Bypassing CPU limitations
On some CPU there is no way to do an indirect jump, a self-modifying instruction is the only way to do an indirect jump. Read this blog post Subroutine calls in the ancient world by Raymond Chen.
Why is it bad?
With new generations of CPU, self-modifying code became a bad practice for multiple reasons:
- Cache: if an instruction is modified, the instruction cache must be invalidated, affecting the performance. Some CPU did not invalidate the instruction cache automatically such as the Motorola 68020, therefore some programs for 68000 did not work properly with a 68020.
- Prefetch: modifying the next instruction may not be taken into account since it has already been read.
- It is usually not suitable with reentrancy or recursion.
- It does not work with program stored in a read only memory (ROM or RAM with Memory Management Unit).
Can it be decompiled?
Yes.
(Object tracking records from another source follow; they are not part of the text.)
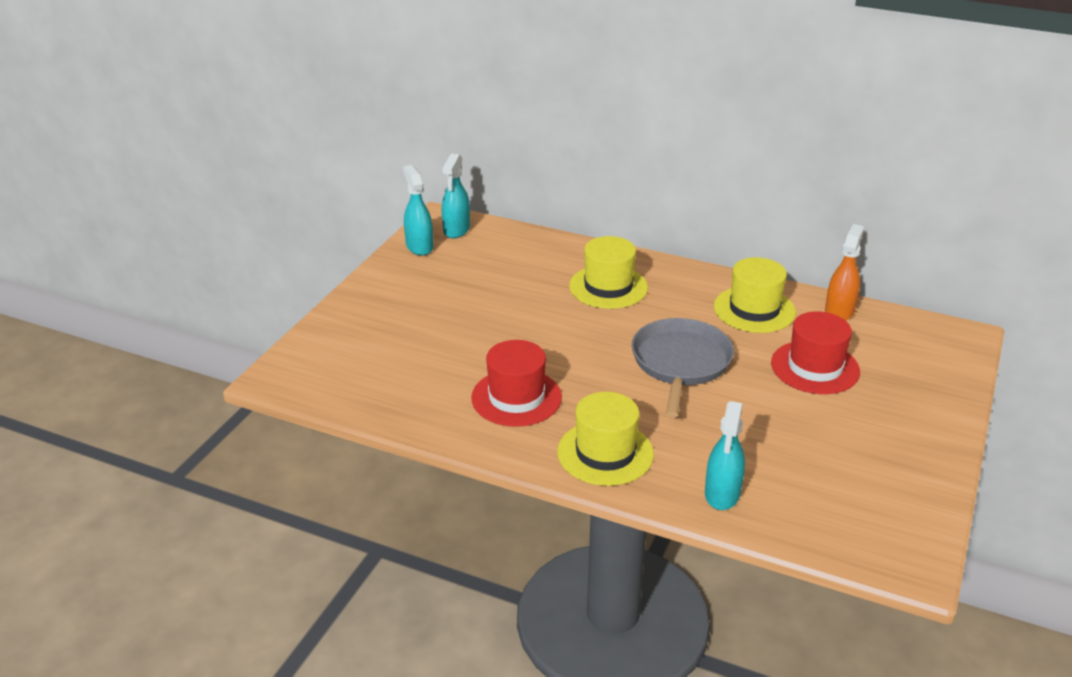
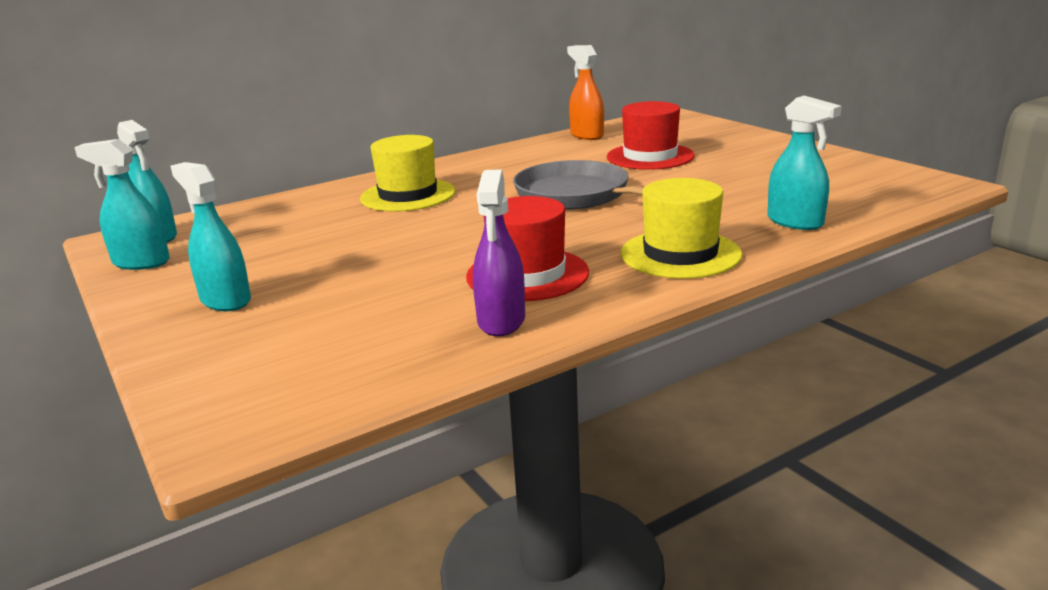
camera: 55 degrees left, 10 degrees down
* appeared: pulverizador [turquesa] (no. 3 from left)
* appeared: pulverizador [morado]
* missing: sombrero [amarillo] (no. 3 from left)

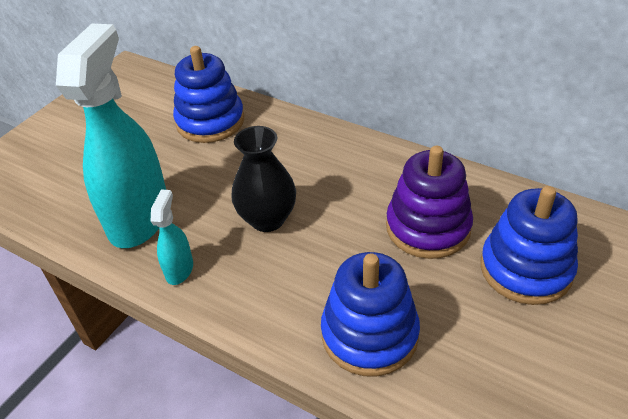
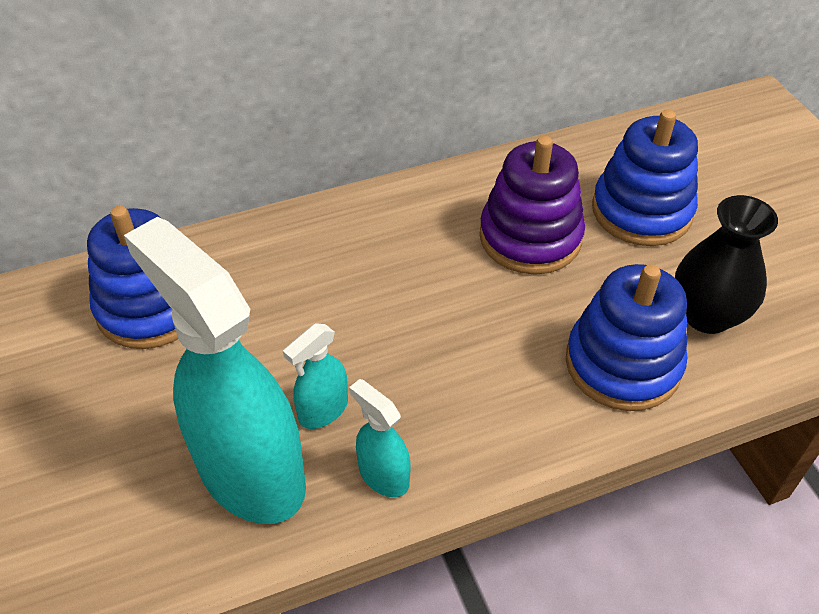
camera: 55 degrees left, 5 degrees up
* appeared: pulverizador [turquesa] (no. 2 from left)
* relocated: florero [negro]

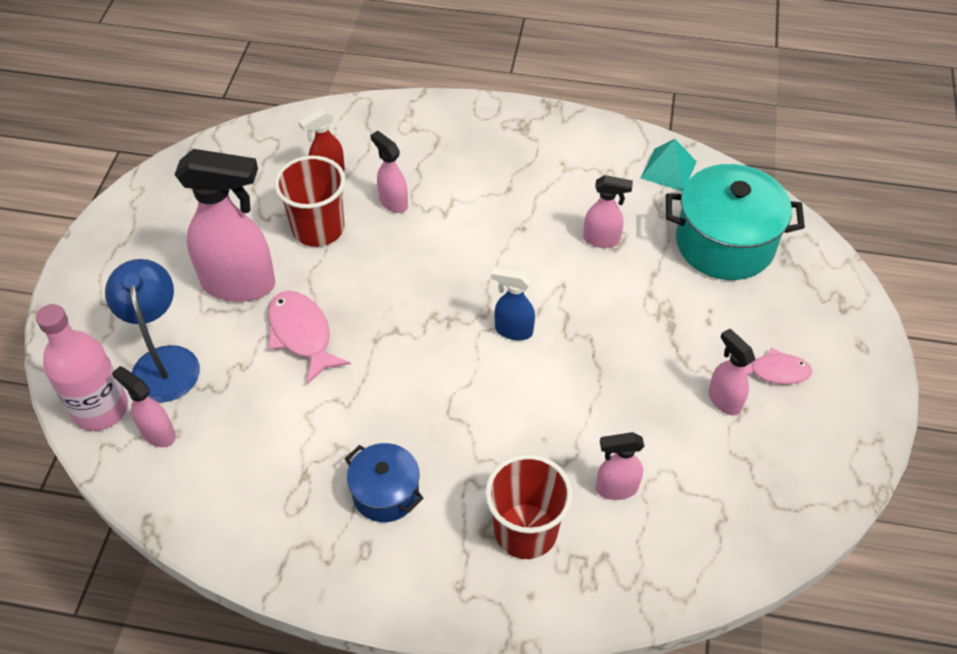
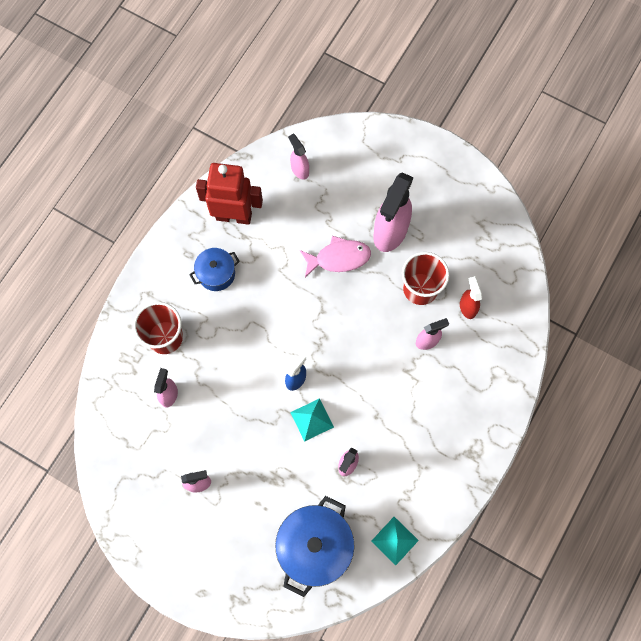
camera: 110 degrees right, 20 degrees up
* appeared: robot [rojo]
* colour: olla [turquesa] to olla [azul] (no. 2 from left)
* spun: pulverizador [rosa] (no. 1 from left in the first image) 90 degrees counterclockwise
* appeared: pirámide [turquesa] (no. 1 from left)
* missing: botella [rosa]
* missing: lámpara [azul]
* missing: pez [rosa] (no. 2 from left)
In some limited case at least, and it is surprizingly easy with a decompiler that can do multiple passes on disassembly.
The easiest and the most common case is where immediate values are modified (loading a constant in a register, adding a constant to a register, jumping to fixed address, ...).
The principle is to translate an immediate access into an indirect access when a memory address is both identified as code and written by a machine instruction. So a global variable is created in the middle of the code like any other global variable.
The disassembler is made aware of those addresses and can disassemble the instructions differently. For instance, to disassemble an instruction with a 16-bit immediate value such as:
4100 21 CD AB ld hl, $ABCD
the disassembler has a readImmediate16()
function to read an immediate operand.
If this function finds that the immediate value is flagged as data, it returns an indirect access instead using the address where the immediate value is stored instead of the value itself. i.e. instead of disassembling 21 CD AB
as ld hl, $ABCD
, it disassembles it as ld hl, ($4101)
.
So it's just a little hack in the disassembler, it's not even handled by the decompiler (the decompiler has just to know that an instruction must be disassembled again when the data marks are set).
Implement this for all functions of the disassembler that read immediate values and now it will be handled for all instructions: copy, arithmetic operations, logical operation, jumps, ...
Self-modifying jump instructions just become indirect jumps and are handled as other indirect jumps.
Indirect access or relative jumps are more tricky but it can be done with some special addressing modes that may not exist in the CPU but that can be decoded as valid expressions.
4100 ld hl, ($1234)
can be interpreted as:
4100 ld hl, (($4101))
It is not a valid z80 code, but let's call it 'extended' z80 and let the decompiler handles this and it's done.
4100 jr $4122
can be interpreted as:
4100 jr $4102 + ($4101)
This addressing mode requires to sign-extend the value, but it's not difficult to handle this.
The tricky part is not to disassemble the self-modifying code, but to know when to re-decompile a function because of self-modifying code. The worst case is the switch example shown above: Each possible values must be tracked and each new case requires a new decompilation that in turn can add new cases. A function is going to be decompiled up to n times, where n is the number of distinct cases in the switch statement.